セブ留学25校の「悪い口コミ」だけを読み込んでわかったこと
良い口コミは学校を選ばせてくれますが、失敗を防いでくれるのは悪い口コミだけです。当ラボはセブ島25校について、Googleの1〜2星レビュー、批判的な体験談、SNSの率直な投稿だけを意図的に読み込みました。読む前は「学校ごとに全然違う不満があるのだろう」と思っていましたが、結果は逆でした。セブ留学の不満は、学校を問わずほぼ5つのテーマに集約されます。この5つを入学前に自分に引きつけて考えておけば、悪い口コミの大半は「想定内」に変えられます。
不満①: 食事 — 最も多く、最も個人差が大きい
25校の低評価レビューで最頻出なのが食事です。韓国資本校では辛さと味付け、日本資本校でも「毎日だと飽きる」「時間に遅れると残り物」という声が出ます。重要なのは、同じ食堂を「美味しい」と書く人が必ず同居していること。つまり食事の口コミは学校の優劣ではなく、自分の適応力と、外食で逃げられる立地かどうかの問題として読むのが正解です。市街地の学校は外食で回避できますが、郊外・スパルタ校は食堂への依存度が上がります。
不満②: 寮と衛生 — 「値段の差」が最も正直に出る場所
授業の口コミは主観で割れますが、寮の口コミは具体的です。水圧、エアコンの効き、虫、トイレットペーパーの処理、相部屋の当たり外れ。当ラボの調査では、害虫や食中毒に言及する複数の一次情報が確認できた学校もあり、該当校のページには注意フラグを付けています。格安校の宿泊費は正直で、安さの理由はたいてい寮に出ます。「授業は良いが寮が古い」という組み合わせはセブでは普通にあり得るので、授業評価と寮評価は必ず分けて読んでください。
不満③: 成果が測れない — 「楽しかった」で終わる留学への警告
近年増えているのがこのタイプです。「先生は優しく毎日楽しかった。でも英語が伸びたのか、正直わからない」。レベルテストの頻度、成果測定の仕組み、宿題の量は学校によって大きく違います。批判的な体験談の中には、入学時と卒業時の英語力測定がないことを具体的に指摘したものがあり、これは楽しさの口コミ100件より価値のある情報です。点数を伸ばしに行く人は、試験対策コースの有無だけでなく「測定の仕組み」を見積もり時に質問してください。
週次テスト・模試・卒業時測定の有無は、公式サイトに書いていなければ質問で確認できます。
成果測定の仕組みがないことへの体験談ポストを見る
不満④: 事前の期待とのズレ — 国籍比率・日本人比率・門限
「多国籍と聞いていたのに日本人だらけだった」「セミスパルタと聞いていたのに緩かった」。この不満の原因は学校ではなく、時期であることが多いです。国籍比率は日本の長期休みに大きく振れ、規則の運用も時期や担当者で変わります。口コミを読むときは内容と同じくらい投稿時期を見てください。当サイトの学校ページで新しい口コミから読めるようにしているのは、この「時期ズレ」を減らすためです。

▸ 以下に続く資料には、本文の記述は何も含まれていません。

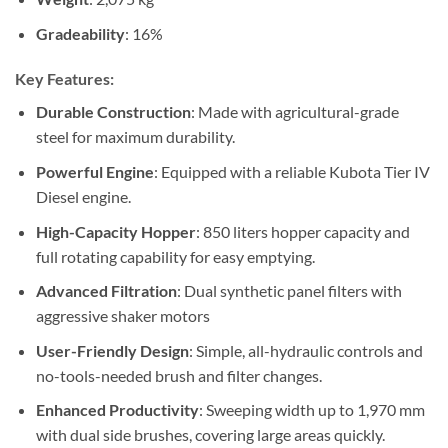
Gradeability
: 16%
Key Features:
Durable Construction
: Made with agricultural-grade
steel for maximum durability.
Powerful Engine
: Equipped with a reliable Kubota Tier IV
Diesel engine.
High-Capacity Hopper
: 850 liters hopper capacity and
full rotating capability for easy emptying.
Advanced Filtration
: Dual synthetic panel filters with
aggressive shaker motors
User-Friendly Design
: Simple, all-hydraulic controls and
no-tools-needed brush and filter changes.
Enhanced Productivity
: Sweeping width up to 1,970 mm
with dual side brushes, covering large areas quickly.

不満⑤: 通信環境 — 仕事持ち・SNS世代の新定番
Wi-Fiの不満は、いまや食事に次ぐ定番です。特にワーケーション兼用や、夜にオンライン英会話・動画学習を続けたい人は要注意。「教室は良いが寮の電波が弱い」という部屋位置の当たり外れも報告されています。現地SIM(Grabの利用にも必要)を前提に予算を組んでおくと、この不満はほぼ消せます。
「悪い口コミが見当たらない学校」の読み方
最後に、いちばん誤解されやすい話を。悪い口コミがゼロの学校は「完璧な学校」ではなく、まだ独立した声が届いていない学校である可能性が高いです。当ラボの分析では、体験談の全件が公式サイト・代理店掲載という学校が実在します。批判が存在しない環境では、賞賛の価値も測れません。当サイトの口コミ総合スコアで「確信度」を併記しているのは、この「情報の偏り」を数字で示すためです。悪い口コミがある学校は、少なくとも検閲されていない声が届く学校だ、という見方もできるのです。
「汚い」ではなく「水圧が弱い」「ゴミ箱が週1回収」と書かれた口コミは、実体験の可能性が高い情報です。